In June 2012 I discovered a lump in my breast which turned out to be a return of the skin cancer I had first had in 1991. It was shown to have spread throughout my body. The prognosis given by my consultant was not good at all as we were told the median life expectancy for secondary melanoma was about nine months. I was back on the rollercoaster again and this time it felt like the ride could be coming to the end. I think I mentioned earlier that I have never really mastered the art of regular prayers but I felt if there was any time to put my trust in God, this was it.

I was very reluctant to take the extremely new, and highly targeted, chemotherapy that had been hailed as the most major breakthrough in treatment of secondary melanoma in 40 odd years because I was very frightened of the potential side effects. I overcame my fears by reciting a name or attribute of God with every pill I needed to swallow. The prayers and support that have engulfed me from people of all walks of life and from all corners of the earth over the last 18 months have been overwhelming. The card I received from the National Spiritual Assembly of the UK with the assurance of their prayers for my ‘full and complete recovery’ affected me deeply. We are so blessed to be surrounded by the love of the institutions of Bahá’u’lláh.

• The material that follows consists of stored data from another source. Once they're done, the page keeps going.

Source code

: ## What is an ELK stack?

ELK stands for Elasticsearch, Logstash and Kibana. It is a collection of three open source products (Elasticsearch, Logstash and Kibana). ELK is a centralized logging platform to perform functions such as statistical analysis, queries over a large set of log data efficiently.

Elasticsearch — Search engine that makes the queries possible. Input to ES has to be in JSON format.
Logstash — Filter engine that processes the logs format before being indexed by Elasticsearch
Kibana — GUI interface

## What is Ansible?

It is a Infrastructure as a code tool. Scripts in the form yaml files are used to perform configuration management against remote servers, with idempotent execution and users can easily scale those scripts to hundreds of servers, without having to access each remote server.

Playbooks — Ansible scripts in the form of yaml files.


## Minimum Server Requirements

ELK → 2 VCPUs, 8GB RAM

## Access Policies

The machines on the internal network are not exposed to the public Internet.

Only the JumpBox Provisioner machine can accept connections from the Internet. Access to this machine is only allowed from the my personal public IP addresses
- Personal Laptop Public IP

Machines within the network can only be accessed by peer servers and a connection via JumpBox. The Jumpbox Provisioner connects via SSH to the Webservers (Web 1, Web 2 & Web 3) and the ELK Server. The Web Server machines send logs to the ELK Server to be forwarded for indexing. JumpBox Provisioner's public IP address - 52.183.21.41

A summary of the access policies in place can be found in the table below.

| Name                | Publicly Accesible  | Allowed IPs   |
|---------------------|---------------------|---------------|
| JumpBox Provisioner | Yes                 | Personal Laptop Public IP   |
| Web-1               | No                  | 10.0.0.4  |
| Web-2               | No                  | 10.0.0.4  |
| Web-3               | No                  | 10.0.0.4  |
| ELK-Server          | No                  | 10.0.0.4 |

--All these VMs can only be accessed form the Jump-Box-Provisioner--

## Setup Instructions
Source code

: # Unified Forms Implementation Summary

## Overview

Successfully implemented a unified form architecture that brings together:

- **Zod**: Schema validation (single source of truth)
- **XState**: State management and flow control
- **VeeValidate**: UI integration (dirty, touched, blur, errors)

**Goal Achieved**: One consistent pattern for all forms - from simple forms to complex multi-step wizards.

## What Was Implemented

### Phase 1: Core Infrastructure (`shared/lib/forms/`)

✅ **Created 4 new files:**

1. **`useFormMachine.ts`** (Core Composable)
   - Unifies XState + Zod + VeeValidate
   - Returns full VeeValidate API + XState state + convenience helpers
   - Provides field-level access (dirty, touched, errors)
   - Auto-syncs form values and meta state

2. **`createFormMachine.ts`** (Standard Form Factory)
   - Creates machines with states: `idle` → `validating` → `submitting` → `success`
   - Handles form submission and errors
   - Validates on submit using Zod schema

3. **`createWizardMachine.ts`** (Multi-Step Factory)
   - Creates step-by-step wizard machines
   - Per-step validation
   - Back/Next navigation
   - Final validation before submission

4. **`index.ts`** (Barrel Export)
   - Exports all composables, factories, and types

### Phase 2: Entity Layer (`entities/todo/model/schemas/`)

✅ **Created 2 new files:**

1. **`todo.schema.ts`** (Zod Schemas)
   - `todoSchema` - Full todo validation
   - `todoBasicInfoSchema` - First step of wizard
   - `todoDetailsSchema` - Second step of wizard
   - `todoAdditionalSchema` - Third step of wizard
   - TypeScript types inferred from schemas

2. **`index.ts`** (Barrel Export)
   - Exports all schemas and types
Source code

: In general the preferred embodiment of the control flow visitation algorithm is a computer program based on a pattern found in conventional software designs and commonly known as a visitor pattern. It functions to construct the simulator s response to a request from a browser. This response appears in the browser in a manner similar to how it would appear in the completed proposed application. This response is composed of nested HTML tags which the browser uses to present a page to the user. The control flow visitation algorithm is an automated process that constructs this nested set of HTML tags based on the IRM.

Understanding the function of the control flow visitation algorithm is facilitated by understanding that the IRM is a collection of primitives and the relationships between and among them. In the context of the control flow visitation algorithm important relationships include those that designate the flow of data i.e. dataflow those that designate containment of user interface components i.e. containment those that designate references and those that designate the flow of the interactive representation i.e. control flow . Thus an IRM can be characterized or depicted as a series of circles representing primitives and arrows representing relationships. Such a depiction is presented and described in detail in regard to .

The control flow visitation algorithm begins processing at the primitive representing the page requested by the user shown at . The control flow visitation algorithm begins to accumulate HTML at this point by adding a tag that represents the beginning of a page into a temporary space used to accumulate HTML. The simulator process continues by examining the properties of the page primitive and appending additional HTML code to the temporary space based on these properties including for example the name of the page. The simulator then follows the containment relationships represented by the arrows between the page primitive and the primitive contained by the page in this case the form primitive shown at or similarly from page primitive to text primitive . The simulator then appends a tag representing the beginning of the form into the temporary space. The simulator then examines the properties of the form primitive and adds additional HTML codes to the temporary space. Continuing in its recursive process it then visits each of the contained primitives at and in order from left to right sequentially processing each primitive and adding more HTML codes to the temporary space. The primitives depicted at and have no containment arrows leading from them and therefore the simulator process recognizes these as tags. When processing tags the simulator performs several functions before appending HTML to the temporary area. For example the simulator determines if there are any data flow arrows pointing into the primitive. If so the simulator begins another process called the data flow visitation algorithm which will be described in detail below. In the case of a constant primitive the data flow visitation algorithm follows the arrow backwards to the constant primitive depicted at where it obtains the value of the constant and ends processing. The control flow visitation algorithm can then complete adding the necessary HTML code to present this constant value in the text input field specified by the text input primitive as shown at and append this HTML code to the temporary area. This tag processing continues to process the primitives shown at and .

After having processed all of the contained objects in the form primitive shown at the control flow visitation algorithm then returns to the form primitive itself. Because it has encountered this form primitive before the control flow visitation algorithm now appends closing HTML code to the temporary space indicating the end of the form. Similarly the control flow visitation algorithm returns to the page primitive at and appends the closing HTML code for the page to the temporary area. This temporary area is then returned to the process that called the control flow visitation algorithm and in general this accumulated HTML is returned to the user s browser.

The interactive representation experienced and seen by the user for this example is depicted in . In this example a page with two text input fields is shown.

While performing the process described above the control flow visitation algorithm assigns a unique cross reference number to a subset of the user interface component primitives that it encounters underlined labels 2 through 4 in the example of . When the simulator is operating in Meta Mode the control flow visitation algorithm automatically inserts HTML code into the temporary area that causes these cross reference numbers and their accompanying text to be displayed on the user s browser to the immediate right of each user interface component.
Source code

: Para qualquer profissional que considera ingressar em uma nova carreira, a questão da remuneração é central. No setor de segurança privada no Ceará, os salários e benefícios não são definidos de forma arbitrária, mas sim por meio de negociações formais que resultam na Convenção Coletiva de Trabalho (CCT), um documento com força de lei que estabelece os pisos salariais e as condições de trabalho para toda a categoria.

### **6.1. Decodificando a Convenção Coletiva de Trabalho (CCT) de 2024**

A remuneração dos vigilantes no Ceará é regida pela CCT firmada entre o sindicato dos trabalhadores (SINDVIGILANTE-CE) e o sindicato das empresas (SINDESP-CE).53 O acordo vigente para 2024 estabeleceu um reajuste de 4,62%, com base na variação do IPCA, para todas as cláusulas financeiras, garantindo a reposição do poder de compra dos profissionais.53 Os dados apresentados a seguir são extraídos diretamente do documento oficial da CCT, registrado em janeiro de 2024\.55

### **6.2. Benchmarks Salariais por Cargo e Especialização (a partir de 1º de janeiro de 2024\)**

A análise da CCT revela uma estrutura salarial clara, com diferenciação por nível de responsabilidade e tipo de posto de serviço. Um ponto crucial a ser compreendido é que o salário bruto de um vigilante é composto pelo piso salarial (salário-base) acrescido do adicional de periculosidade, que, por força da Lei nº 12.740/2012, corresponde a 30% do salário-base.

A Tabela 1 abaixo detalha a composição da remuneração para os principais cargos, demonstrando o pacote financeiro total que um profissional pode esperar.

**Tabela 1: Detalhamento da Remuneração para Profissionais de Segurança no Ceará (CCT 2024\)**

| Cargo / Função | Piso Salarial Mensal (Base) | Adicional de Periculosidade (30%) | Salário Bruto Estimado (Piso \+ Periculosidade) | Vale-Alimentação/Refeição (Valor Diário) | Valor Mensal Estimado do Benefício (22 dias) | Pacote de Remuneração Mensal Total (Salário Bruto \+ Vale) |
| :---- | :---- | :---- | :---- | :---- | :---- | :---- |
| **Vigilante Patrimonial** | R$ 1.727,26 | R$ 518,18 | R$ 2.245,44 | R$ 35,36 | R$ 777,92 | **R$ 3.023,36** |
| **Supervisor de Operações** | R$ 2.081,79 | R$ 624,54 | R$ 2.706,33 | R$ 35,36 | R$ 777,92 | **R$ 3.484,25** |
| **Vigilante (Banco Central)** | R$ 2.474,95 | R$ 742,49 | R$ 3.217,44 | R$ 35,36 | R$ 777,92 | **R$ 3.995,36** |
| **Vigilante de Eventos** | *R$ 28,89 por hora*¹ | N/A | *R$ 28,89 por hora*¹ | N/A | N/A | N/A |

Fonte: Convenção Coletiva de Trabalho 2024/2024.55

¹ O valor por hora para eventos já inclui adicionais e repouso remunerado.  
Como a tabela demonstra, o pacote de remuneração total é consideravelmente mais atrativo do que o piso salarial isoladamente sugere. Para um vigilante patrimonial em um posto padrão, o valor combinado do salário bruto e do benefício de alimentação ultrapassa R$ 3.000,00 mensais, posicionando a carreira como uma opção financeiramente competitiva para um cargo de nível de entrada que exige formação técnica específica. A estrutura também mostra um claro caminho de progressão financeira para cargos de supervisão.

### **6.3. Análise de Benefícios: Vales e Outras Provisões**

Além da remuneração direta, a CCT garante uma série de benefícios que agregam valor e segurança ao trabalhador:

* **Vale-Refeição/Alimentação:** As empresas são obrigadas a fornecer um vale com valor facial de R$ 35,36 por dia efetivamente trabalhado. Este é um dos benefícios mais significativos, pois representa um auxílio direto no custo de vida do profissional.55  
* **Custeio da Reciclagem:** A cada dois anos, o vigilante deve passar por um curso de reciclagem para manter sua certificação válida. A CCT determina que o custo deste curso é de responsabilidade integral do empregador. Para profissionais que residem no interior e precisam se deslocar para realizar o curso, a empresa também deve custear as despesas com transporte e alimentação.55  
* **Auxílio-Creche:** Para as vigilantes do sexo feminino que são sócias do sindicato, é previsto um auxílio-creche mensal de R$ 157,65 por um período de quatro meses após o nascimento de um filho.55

Yesterday morning (11th February 2014), after 18 months of treatment, I posted on my Facebook status my latest scan results which concluded that there was ‘no residual disease demonstrated’. Today I have been once again overwhelmed by the comments and ‘likes’ from friends and family from all over the world.

Miracles do happen all the time but mostly they are only relevant and miraculous to the individuals themselves. I feel my own miracle is a testament to the principle of the harmony of science and religion – the science of the medical advances in the treatment of my particular form of cancer and my belief in Baha’u’llah’s mercy and grace.  Maybe Grandpa Barnes was guiding me towards this principle all along.